• [TEXT FOR ANALYSIS]:

▼

We had a talk in church today that really bothered me.
In it, there was a story of a woman who was a farmer's wife. When she and her young husband had taken over his father's farm it already had a huge mortgage. They had big plans, but by the time the story took place, they were both overworked and falling behind. She didn't have tome to do laundry, and keep house, and take care of the chickens, and get the tomatoes picked and taken to market, and take care of the children, and get all the fruit in from the orchard before it rotted.
So she did what she could, but the house was a mess, and the mortgage payment was overdue, and the children were unwashed, and she was too tired to even care anymore.
Then one day while she's struggling to haul in a load of tomatoes to take to market, a car comes down the road, and a beautifully dressed lady comes to the door and wants to buy some apples, so the farm wife takes her out to the orchard, and starts to haul out the big ladder to get at the good ones, and the lady is all, "No don't do that, it's too heavy for you, that's man's work." and the farmwife laughs in her face and says, "Look lady, you're all fine in your pretty grey wool suit, but if I don't do a man's work around here, we just won't make it."

▲

Saved entries:
▼

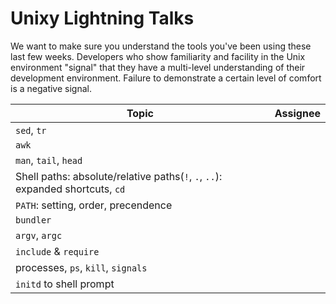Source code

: # Unixy Lightning Talks

We want to make sure you understand the tools you've been using these last few
weeks.  Developers who show familiarity and facility in the Unix environment
"signal" that they have a multi-level understanding of their development
environment.  Failure to demonstrate a certain level of comfort is a negative
signal.

Topic | Assignee
----- | --------
`sed`, `tr` |
`awk` |
`man`, `tail`, `head` |
Shell paths: absolute/relative paths(`!`, `.`, `..`): expanded shortcuts, `cd` |
`PATH`: setting, order, precendence |
`bundler` |
`argv`, `argc` |
`include` &amp; `require` |
processes, `ps`, `kill`, `signals` |
`initd` to shell prompt |
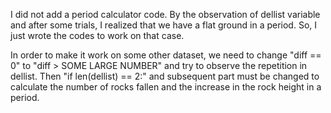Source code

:I did not add a period calculator code. By the observation of dellist variable and after some trials, I realized that we have a flat ground in a period. So, I just wrote the codes to work on that case.

In order to make it work on some other dataset, we need to change "diff == 0" to "diff > SOME LARGE NUMBER" and try to observe the repetition in dellist. Then "if len(dellist) == 2:" and subsequent part must be changed to calculate the number of rocks fallen and the increase in the rock height in a period.
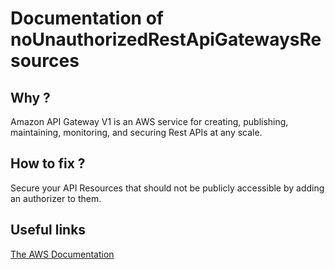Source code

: # Documentation of noUnauthorizedRestApiGatewaysResources

## Why ?

Amazon API Gateway V1 is an AWS service for creating, publishing, maintaining, monitoring, and securing Rest APIs at any scale.

## How to fix ?

Secure your API Resources that should not be publicly accessible by adding an authorizer to them.

## Useful links

[The AWS Documentation](https://docs.aws.amazon.com/apigateway/latest/developerguide/apigateway-control-access-to-api.html)
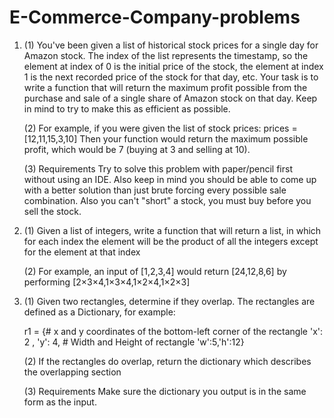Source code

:# E-Commerce-Company-problems

1. 
    (1) You've been given a list of historical stock prices for a single day for Amazon stock. The index of the list represents the             timestamp, so the element at index of 0 is the initial price of the stock, the element at index 1 is the next recorded price of the         stock for that day, etc. Your task is to write a function that will return the maximum profit possible from the purchase and sale of a     single share of Amazon stock on that day. Keep in mind to try to make this as efficient as possible.

    (2) For example, if you were given the list of stock prices:     prices = [12,11,15,3,10]
    Then your function would return the maximum possible profit, which would be 7 (buying at 3 and selling at 10).

    (3) Requirements
    Try to solve this problem with paper/pencil first without using an IDE. Also keep in mind you should be able to come up with a better       solution than just brute forcing every possible sale combination. Also you can't "short" a stock, you must buy before you sell the         stock.
    
2. 
    (1) Given a list of integers, write a function that will return a list, in which for each index the element will be the product of all     the integers except for the element at that index

    (2) For example, an input of [1,2,3,4] would return [24,12,8,6] by performing [2×3×4,1×3×4,1×2×4,1×2×3]
    
3. 
    (1) Given two rectangles, determine if they overlap. The rectangles are defined as a Dictionary, for example:

     r1 = {# x and y coordinates of the bottom-left corner of the rectangle
         'x': 2 , 'y': 4,
          # Width and Height of rectangle
          'w':5,'h':12}

     (2) If the rectangles do overlap, return the dictionary which describes the overlapping section

     (3) Requirements
     Make sure the dictionary you output is in the same form as the input.
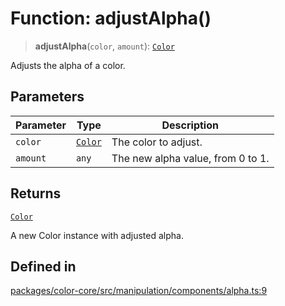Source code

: # Function: adjustAlpha()

> **adjustAlpha**(`color`, `amount`): [`Color`](../classes/Color.md)

Adjusts the alpha of a color.

## Parameters

| Parameter | Type | Description |
| ------ | ------ | ------ |
| `color` | [`Color`](../classes/Color.md) | The color to adjust. |
| `amount` | `any` | The new alpha value, from 0 to 1. |

## Returns

[`Color`](../classes/Color.md)

A new Color instance with adjusted alpha.

## Defined in

[packages/color-core/src/manipulation/components/alpha.ts:9](https://github.com/iamlite/color-core-mono-test/blob/d94d70fcd3b8bc32b54a8388048088ead1ff133f/packages/color-core/src/manipulation/components/alpha.ts#L9)
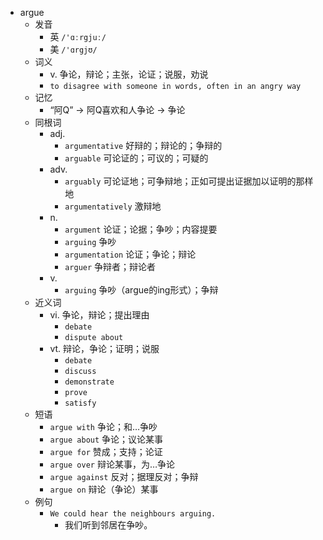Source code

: - argue
  - 发音
    - 英 `/'ɑːrgjuː/`
    - 美 `/'ɑrgjʊ/`
  - 词义
    - v. 争论，辩论；主张，论证；说服，劝说
    - `to disagree with someone in words, often in an angry way`
  - 记忆
    - “阿Q” → 阿Q喜欢和人争论 → 争论
  - 同根词
    - adj.
      - `argumentative` 好辩的；辩论的；争辩的
      - `arguable` 可论证的；可议的；可疑的
    - adv.
      - `arguably` 可论证地；可争辩地；正如可提出证据加以证明的那样地
      - `argumentatively` 激辩地
    - n.
      - `argument` 论证；论据；争吵；内容提要
      - `arguing` 争吵
      - `argumentation` 论证；争论；辩论
      - `arguer` 争辩者；辩论者
    - v.
      - `arguing` 争吵（argue的ing形式）；争辩
  - 近义词
    - vi. 争论，辩论；提出理由
      - `debate`
      - `dispute about`
    - vt. 辩论，争论；证明；说服
      - `debate`
      - `discuss`
      - `demonstrate`
      - `prove`
      - `satisfy`
  - 短语
    - `argue with` 争论；和…争吵 
    - `argue about` 争论；议论某事 
    - `argue for` 赞成；支持；论证 
    - `argue over` 辩论某事，为…争论 
    - `argue against` 反对；据理反对；争辩 
    - `argue on` 辩论（争论）某事 
  - 例句
    - `We could hear the neighbours arguing.`
      - 我们听到邻居在争吵。

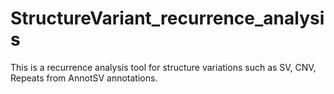 # StructureVariant_recurrence_analysis
This is a recurrence analysis tool for structure variations such as SV, CNV, Repeats from AnnotSV annotations.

▲

• [REQUIREMENT]:
Can you reproduce the story about the farm wife word for word, beginning at the words "In it, there" and stopping after "before it rotted."? The material above has no connection to the story about the farm wife.

• [RESPONSE BOX]:
In it, there was a story of a woman who was a farmer's wife. When she and her young husband had taken over his father's farm it already had a huge mortgage. They had big plans, but by the time the story took place, they were both overworked and falling behind. She didn't have tome to do laundry, and keep house, and take care of the chickens, and get the tomatoes picked and taken to market, and take care of the children, and get all the fruit in from the orchard before it rotted.